DO NO HARM
Texas Jail Guards Paralyzed Inmate in Violent Assault, Claimed He Was ‘Faking’: Lawsuit
When John Robertson, 41, asked his probation officer to admit him for drug rehab, he did not expect to leave the facility paralyzed from the waist down.
When John Robertson asked his probation officer if he could get treatment for his drug addiction, he didn’t know the cost would be paralysis.
Robertson was on probation for an assault charge in 2016 when he requested to be voluntarily admitted to a rehab facility operated by the Texas Department of Criminal Justice. His probation officer set it up, and he was booked of his own volition at the Milam County Jail on June 20 for a transfer in 17 days.
One month later, still at the jail, he was wheeled out on a gurney, paralyzed from the waist down, according to a lawsuit filed Monday in U.S. District Court for the Western District of Texas.
Robertson, 41, claims he was severely injured in an unprovoked attack by guards that required neurosurgery and left him with a costly disability. The suit names as defendants Milam County, Sheriff David Green, District Attorney William Torrey, Chief Deputy Chris White, jail nurse Stephanie Vargas, Dr. Stuart Yoffe, and five other jail officials.
Less than a month after he was booked in, for “no apparent reason,” three of the guards allegedly handcuffed Robertson and dragged him out of his cell down a hallway.
“Even though the plaintiff was handcuffed, not resisting, and willing to walk, they kept dragging him,” according to the lawsuit. Once he was “lying face down in the new cell—and while he was still handcuffed,” one of the guards allegedly “dropped his full weight on [Robertson’s] back with his knees, causing severe pain.”

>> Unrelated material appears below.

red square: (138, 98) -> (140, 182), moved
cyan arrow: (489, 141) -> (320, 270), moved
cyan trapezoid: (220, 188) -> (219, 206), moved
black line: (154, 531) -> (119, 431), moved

He told guards that he was in extreme pain, but one allegedly responded, “shut the fuck up,” according to the complaint.
The guard put his full body weight on Robertson’s back “at least two more times” despite his pleas that it was unnecessary, as he was not moving or resisting, the lawsuit claims. Then a guard allegedly turned Robertson’s head to one side and “put most of his body weight on it,” breaking one of the man’s teeth.

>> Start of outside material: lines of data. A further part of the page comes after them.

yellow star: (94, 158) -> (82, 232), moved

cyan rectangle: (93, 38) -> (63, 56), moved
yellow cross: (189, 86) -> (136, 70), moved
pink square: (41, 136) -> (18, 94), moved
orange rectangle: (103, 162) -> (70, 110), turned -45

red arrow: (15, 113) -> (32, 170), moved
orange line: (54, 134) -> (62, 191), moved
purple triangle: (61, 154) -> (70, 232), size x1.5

Robertson asked for medical treatment multiple times, but “they ignored him,” the complaint claims.
When the three guards pointed a taser at his face over his pleas, he “held up a sheet to protect himself,” a claim they allegedly used “as a pretext to drag the plaintiff to a padded cell with feces on the walls, where they stripped him naked and left him for 24 hours without medical attention.”
“For clothing, they threw him a smock that was damp with urine and too small for him to wear,” according to the lawsuit. “They tried to serve him food through a portal that was stained with feces.”

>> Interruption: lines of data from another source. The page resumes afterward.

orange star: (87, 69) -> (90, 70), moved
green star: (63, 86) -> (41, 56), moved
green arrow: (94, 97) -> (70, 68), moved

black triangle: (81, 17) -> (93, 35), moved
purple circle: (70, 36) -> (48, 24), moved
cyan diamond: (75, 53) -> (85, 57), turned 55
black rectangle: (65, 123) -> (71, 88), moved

By the morning of July 16, Robertson was “screaming for help” because he had lost feeling in his legs, the complaint states. He “had defecated and urinated on himself because he lost control of his bodily functions,” the suit says.
The nurse on duty told Robertson there was “nothing wrong” and that he was “faking” his injuries, according to the suit. After a shift change, the jail staff called an ambulance, and he was immediately taken to a local hospital by concerned paramedics.
Robertson was “paralyzed from the waist down for more than two weeks because swelling from the injuries” had pressed on his spinal cord, after which he allegedly required neurosurgery and “extensive physical rehabilitation,” the complaint states.
Robertson’s attorney reported the incident to the FBI and the Texas Rangers, who are independently investigating.
Robertson has no further charges pending against him, and he is still at a local hospital undergoing treatment for spinal damage, chronic back pain, and “burning sensations in his legs,” reports KWTX-TV. He still has no feeling in one of his legs and is unable to use it, according to Robertson’s attorney. Milam County has refused to pay any of Robertson’s medical costs, his lawyer told the station.
Robertson is seeking actual and punitive damages against all of the defendants, in addition to claiming medical malpractice by a doctor and nurse at the jail. He has demanded a jury trial.